On any given day, his opinions and reporting about federal and provincial politics were heard by hundreds of thousands of Quebecers.
Lapierre and the rat-pack
But before joining the fourth estate, Lapierre was known as a masterful if chameleon-like political operative.
He spent the first decade of his elected career as a Liberal MP for Shefford, Que., serving as the deputy House leader in 1984.
In Opposition, he developed a reputation for his acerbic questions and was part of the so-called "rat pack," a group of young hotshot Liberal MPs that included Sheila Copps, Brian Tobin and Don Boudria.
"We were part of a group that was trying to save the party after the big 1984 defeat," Copps said Tuesday, after learning of Lapierre's death. "We worked together every day."
But when the Meech Lake accord was torpedoed, with the help of several prominent Liberals, he questioned the direction of his party.
At the 1990 Liberal convention, Lapierre campaigned against Meech Lake opponent Jean Chrétien, openly calling him a "sell-out" and wearing a black arm-band to mark the accord's failure.
"As a federalist from Quebec, I feel let down," Lapierre told a CBC reporter covering the convention. "It's pretty sad for the country and for Quebec."
Later, Lapierre would stun his Liberal colleagues when he joined Lucien Bouchard and dozens of other disaffected Progressive Conservative and Liberal MPs to form the Bloc Québecois.
That bold move helped launch a sea-change in federal politics, as the Bloc would spend the better part of the next 20 years as the dominant Quebec party.
He stepped away from politics in 1992, becoming a media commentator.
Return to the Liberals
But Lapierre changed his colours again, back to Liberal red, to help rescue the party amid the sponsorship scandal.
Paul Martin turned to Lapierre's Rolodex and charismatic personality ahead of the 2004 election, making him his Quebec lieutenant.
"I never saw myself as a separatist," Lapierre said at the time. "I saw myself as somebody who wanted to bring about a level playing field for Quebec."
In spite of the sponsorship scandal, Lapierre helped the Liberals win enough seats in Quebec to salvage a minority government for Martin. He was rewarded by being named transport minister.
Even Lapierre, though, could do little to stem the desire for a change prompted by the revelations at the sponsorship scandal inquiry led by Justice John Gomery.
He was one of the few Liberal MPs who kept their seat after the Grits were turfed from power in 2006.
But he resigned from politics shortly thereafter, joining the French-language TVA network to co-host a popular political program with Paul Larocque.
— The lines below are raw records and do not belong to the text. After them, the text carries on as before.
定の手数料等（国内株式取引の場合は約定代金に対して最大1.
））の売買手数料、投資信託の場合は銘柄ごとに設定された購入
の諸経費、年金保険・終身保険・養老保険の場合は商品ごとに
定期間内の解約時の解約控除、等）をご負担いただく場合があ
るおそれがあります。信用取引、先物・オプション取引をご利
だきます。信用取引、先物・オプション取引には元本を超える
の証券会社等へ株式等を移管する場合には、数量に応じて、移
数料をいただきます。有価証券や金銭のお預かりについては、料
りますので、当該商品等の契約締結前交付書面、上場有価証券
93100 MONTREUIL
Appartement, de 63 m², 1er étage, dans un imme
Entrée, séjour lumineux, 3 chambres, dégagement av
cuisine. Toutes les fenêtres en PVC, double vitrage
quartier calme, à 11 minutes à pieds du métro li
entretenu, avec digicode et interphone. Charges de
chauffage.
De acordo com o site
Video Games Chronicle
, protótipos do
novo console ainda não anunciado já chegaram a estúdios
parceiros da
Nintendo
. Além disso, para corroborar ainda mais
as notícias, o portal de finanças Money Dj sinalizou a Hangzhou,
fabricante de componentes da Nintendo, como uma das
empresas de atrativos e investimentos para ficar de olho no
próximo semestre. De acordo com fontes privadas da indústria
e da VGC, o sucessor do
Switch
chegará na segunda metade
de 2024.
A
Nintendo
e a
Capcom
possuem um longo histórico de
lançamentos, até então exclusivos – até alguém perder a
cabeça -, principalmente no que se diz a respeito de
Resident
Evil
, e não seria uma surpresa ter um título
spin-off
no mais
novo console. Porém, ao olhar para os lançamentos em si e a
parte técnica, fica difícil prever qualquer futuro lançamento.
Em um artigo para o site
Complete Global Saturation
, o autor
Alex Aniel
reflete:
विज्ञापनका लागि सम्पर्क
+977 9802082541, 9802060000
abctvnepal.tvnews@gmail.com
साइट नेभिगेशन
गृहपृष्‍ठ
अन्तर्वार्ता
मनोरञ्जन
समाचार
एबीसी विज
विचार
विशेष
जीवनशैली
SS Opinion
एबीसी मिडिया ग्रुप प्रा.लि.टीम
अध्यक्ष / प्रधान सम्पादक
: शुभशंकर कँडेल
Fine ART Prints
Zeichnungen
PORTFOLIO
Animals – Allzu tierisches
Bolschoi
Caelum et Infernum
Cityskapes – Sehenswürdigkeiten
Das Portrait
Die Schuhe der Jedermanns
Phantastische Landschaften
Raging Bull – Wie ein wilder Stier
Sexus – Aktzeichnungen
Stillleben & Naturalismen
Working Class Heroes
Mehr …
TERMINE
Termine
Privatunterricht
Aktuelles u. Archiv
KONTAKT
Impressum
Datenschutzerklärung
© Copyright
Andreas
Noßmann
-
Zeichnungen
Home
"Paul Martin became prime minister and then got hit by a big truck called Gomery," Lapierre said while announcing his retirement.
"After that, it was very difficult. People didn't trust any more politicians in general and Liberals in particular. In those murky waters, it was difficult for anyone to swim and stay afloat."
'Someone who loved politics'
Lapierre was born in Bassin, Que., in 1956. Childhood friends and teachers recalled a brilliant and curious student.
He asked so many questions in class that his high school history teacher, Urbain Renaud, had to tell him "Give a chance to the others, Jean."
Lapierre was first elected to the House of Commons in 1979, the same year he graduated from the University of Ottawa law school.
"I think he'll be remembered as a person who absolutely loved politics, who loved communicating it," said Bernard St-Laurent, who spent years covering Lapierre as CBC's chief political correspondent for Quebec.
"There are a lot of people who can be quite cynical of politics.… but Jean was one of the people who saw that politics was more than that and because of his passion for it, was able to communicate it."